[note that this review of Frankenstein’s Creature was based on a test preview]
“My story lies in pieces, but I’ll offer it to them in pieces, and extend to them the chance to piece it back together.”
So says the Creature (James Swanton), unravelling the sorry tale of his brief but extraordinary life of constant rejection and exile from humanity, narrated as he floats on an Arctic raft toward his final auto-da-fé (mirroring his lightning birth). It is a familiar story, adapted (by Swanton) from Mary Shelley’s novel Frankenstein, and performed on the 200th anniversary of the novel’s publication under the direction of genre film critic Sam Ashurst (in his feature debut).
Arguably the mother source of all horror, Shelley’s influential myth of hubris and all-too-human monstrosity is here confined exclusively to the Creature’s perspective, and is presented in a form both fragmented and reconstituted. Yet what stitches together the disparate parts of this piecemeal narrative is the absolute and ever-present centrality of the Creature himself, captured in a single, continuous monochrome take as he treads the boards of a ruined building’s alcove that serves all at once as proscenium and performance space for his tragic rise and rise.

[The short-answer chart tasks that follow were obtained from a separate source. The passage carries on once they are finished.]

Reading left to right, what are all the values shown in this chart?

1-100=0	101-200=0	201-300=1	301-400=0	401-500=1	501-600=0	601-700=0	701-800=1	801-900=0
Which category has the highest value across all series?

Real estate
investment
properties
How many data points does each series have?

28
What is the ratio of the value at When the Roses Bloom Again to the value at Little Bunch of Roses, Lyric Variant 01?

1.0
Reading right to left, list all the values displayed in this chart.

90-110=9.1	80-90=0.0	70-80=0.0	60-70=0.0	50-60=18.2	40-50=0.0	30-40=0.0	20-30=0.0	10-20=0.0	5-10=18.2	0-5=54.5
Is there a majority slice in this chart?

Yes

Shot wide by a fixed camera, this set becomes the imaginative, flexible stage for all the Creature’s transglobal adventures, while also becoming his (and our) prison house. For, spurned from the start by his Maker/Father, the Creature is unloved, friendless, entirely self-taught, and always profoundly alone – and this solipsism makes his point of view itself a form of solitary confinement. This is a solo show – a monologue delivered in absolute isolation and exile from humanity, with the series of victims left in the Creature’s wake all conjured entirely by cloth props. Indeed, our only visual escape from this concentrated spectacle of the Creature’s self are occasional superimpositions of illustrative landscapes – or yet more images of the Creature.

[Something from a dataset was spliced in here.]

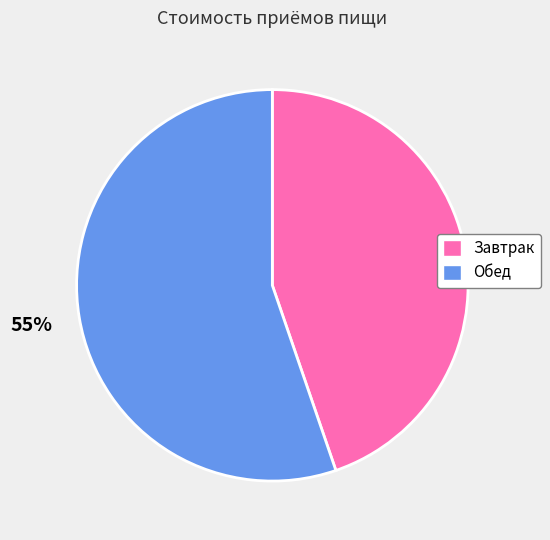

What is the largest slice in the pie chart?

Обед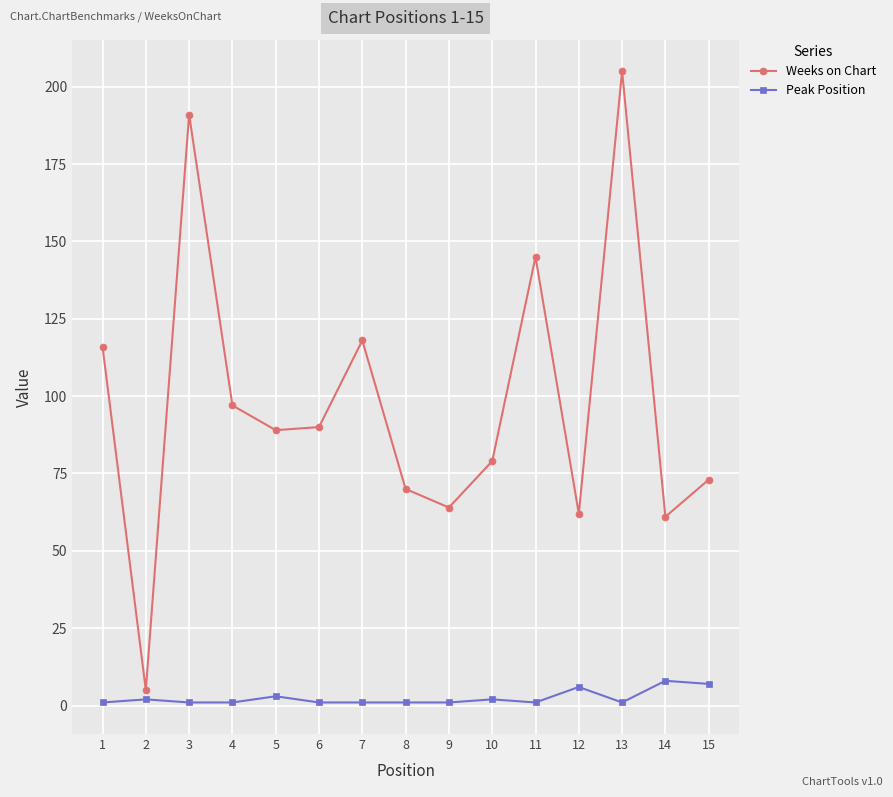

Which series has the widest spread of values?

Weeks on Chart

Filmed in a single day, Frankenstein’s Creature is a peculiar hybrid of book, theatre and cinema that comes “far from fully formed”, and revels in its own monstrous imperfections. It is undeniably stagey – but Swanton’s performance is an intense tour de force, captivating the viewer’s attention with not just the Creature’s cruel perversion, but also his pathos and poetry. Unlike the inarticulate brute typically portrayed in cinema ever since his first incarnation in James Whale’s 1931 classic, Swanton’s Creature is much closer to Shelley’s original: a thoughtful, sensitive, eloquent entity, made murderously monstrous by his own harsh treatment, and always aching for the approval of the Father who has despised him. Swanton’s soliloquised script (originally written as a play) brims with sophisticated verbal symmetries and echoing wordplay, at last giving voice to a Creature woven as much from his own words as from the parts of others’ corpses.

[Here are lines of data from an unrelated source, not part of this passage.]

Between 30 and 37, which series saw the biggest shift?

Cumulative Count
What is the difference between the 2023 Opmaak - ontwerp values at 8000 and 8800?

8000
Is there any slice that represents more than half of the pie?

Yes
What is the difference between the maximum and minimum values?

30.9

Filmed in a literal niche, Frankenstein’s Creature is also a production of unquestionably niche appeal – but for those attuned to its particular vibe, it is a complex, paradoxical creation, not quite cinema in much the same way that its only character is not quite human. The challenge to the viewer is to accept both film and protagonist for what they are, rather than casting them out for what they are not.